Assigned task
From the first line to the last, transcribe the data exactly and skip the pictures.

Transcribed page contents
══════════

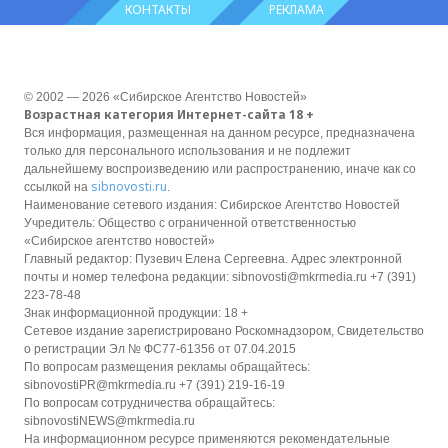
КОНТАКТЫ
РЕКЛАМА
© 2002 — 2026 «Сибирское Агентство Новостей»
Возрастная категория Интернет-сайта 18 +
Вся информация, размещенная на данном ресурсе, предназначена
только для персонального использования и не подлежит
дальнейшему воспроизведению или распространению, иначе как со
sibnovosti.ru
ссылкой на
.
Наименование сетевого издания: Сибирское Агентство Новостей
Учредитель: Общество с ограниченной ответственностью
«Сибирское агентство новостей»
Главный редактор: Пузевич Елена Сергеевна. Адрес электронной
почты и номер телефона редакции: sibnovosti@mkrmedia.ru +7 (391)
223-78-48
Знак информационной продукции: 18 +
Сетевое издание зарегистрировано Роскомнадзором, Свидетельство
о регистрации Эл № ФС77-61356 от 07.04.2015
По вопросам размещения рекламы обращайтесь:
sibnovostiPR@mkrmedia.ru +7 (391) 219-16-19
По вопросам сотрудничества обращайтесь:
sibnovostiNEWS@mkrmedia.ru
На информационном ресурсе применяются рекомендательные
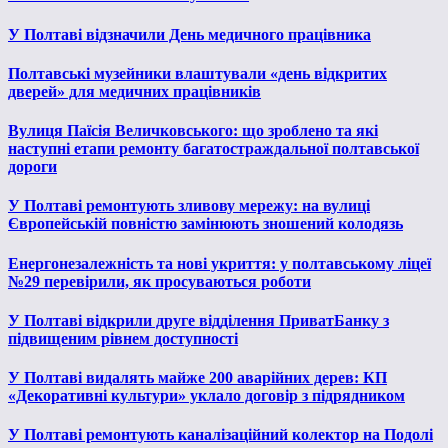
У Полтаві відзначили День медичного працівника
Полтавські музейники влаштували «день відкритих
дверей» для медичних працівників
Вулиця Паїсія Величковського: що зроблено та які
наступні етапи ремонту багатостраждальної полтавської
дороги
У Полтаві ремонтують зливову мережу: на вулиці
Європейській повністю замінюють зношений колодязь
Енергонезалежність та нові укриття: у полтавському ліцеї
№29 перевірили, як просуваються роботи
У Полтаві відкрили друге відділення ПриватБанку з
підвищеним рівнем доступності
У Полтаві видалять майже 200 аварійних дерев: КП
«Декоративні культури» уклало договір з підрядником
У Полтаві ремонтують каналізаційний колектор на Подолі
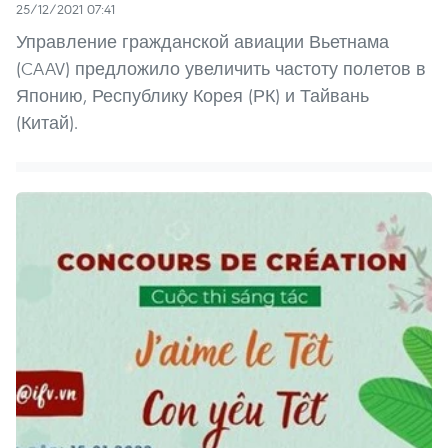
25/12/2021 07:41
Управление гражданской авиации Вьетнама
(CAAV) предложило увеличить частоту полетов в
Японию, Республику Корея (РК) и Тайвань
(Китай).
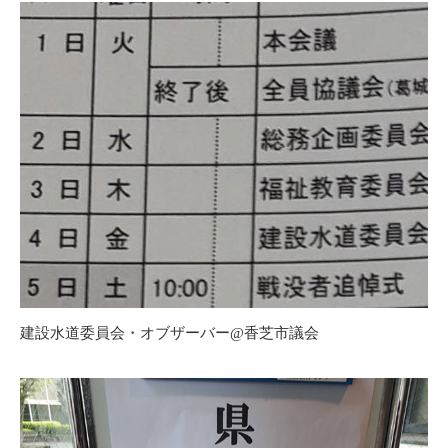
建設水道委員会・オブザーバー@香芝市議会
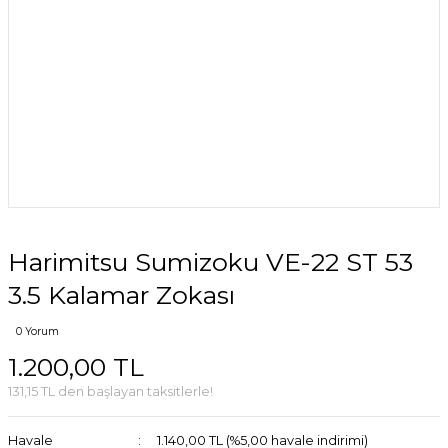
Harimitsu Sumizoku VE-22 ST 53
3.5 Kalamar Zokası
0 Yorum
1.200,00 TL
131,15 TL den başlayan taksitlerle!
Havale
1.140,00 TL (%5,00 havale indirimi)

══════════

Result
КОНТАКТЫ
РЕКЛАМА
© 2002 — 2026 «Сибирское Агентство Новостей»
Возрастная категория Интернет-сайта 18 +
Вся информация, размещенная на данном ресурсе, предназначена
только для персонального использования и не подлежит
дальнейшему воспроизведению или распространению, иначе как со
sibnovosti.ru
ссылкой на
.
Наименование сетевого издания: Сибирское Агентство Новостей
Учредитель: Общество с ограниченной ответственностью
«Сибирское агентство новостей»
Главный редактор: Пузевич Елена Сергеевна. Адрес электронной
почты и номер телефона редакции: sibnovosti@mkrmedia.ru +7 (391)
223-78-48
Знак информационной продукции: 18 +
Сетевое издание зарегистрировано Роскомнадзором, Свидетельство
о регистрации Эл № ФС77-61356 от 07.04.2015
По вопросам размещения рекламы обращайтесь:
sibnovostiPR@mkrmedia.ru +7 (391) 219-16-19
По вопросам сотрудничества обращайтесь:
sibnovostiNEWS@mkrmedia.ru
На информационном ресурсе применяются рекомендательные
У Полтаві відзначили День медичного працівника
Полтавські музейники влаштували «день відкритих
дверей» для медичних працівників
Вулиця Паїсія Величковського: що зроблено та які
наступні етапи ремонту багатостраждальної полтавської
дороги
У Полтаві ремонтують зливову мережу: на вулиці
Європейській повністю замінюють зношений колодязь
Енергонезалежність та нові укриття: у полтавському ліцеї
№29 перевірили, як просуваються роботи
У Полтаві відкрили друге відділення ПриватБанку з
підвищеним рівнем доступності
У Полтаві видалять майже 200 аварійних дерев: КП
«Декоративні культури» уклало договір з підрядником
У Полтаві ремонтують каналізаційний колектор на Подолі
25/12/2021 07:41
Управление гражданской авиации Вьетнама
(CAAV) предложило увеличить частоту полетов в
Японию, Республику Корея (РК) и Тайвань
(Китай).
建設水道委員会・オブザーバー@香芝市議会
Harimitsu Sumizoku VE-22 ST 53
3.5 Kalamar Zokası
0 Yorum
1.200,00 TL
131,15 TL den başlayan taksitlerle!
Havale
1.140,00 TL (%5,00 havale indirimi)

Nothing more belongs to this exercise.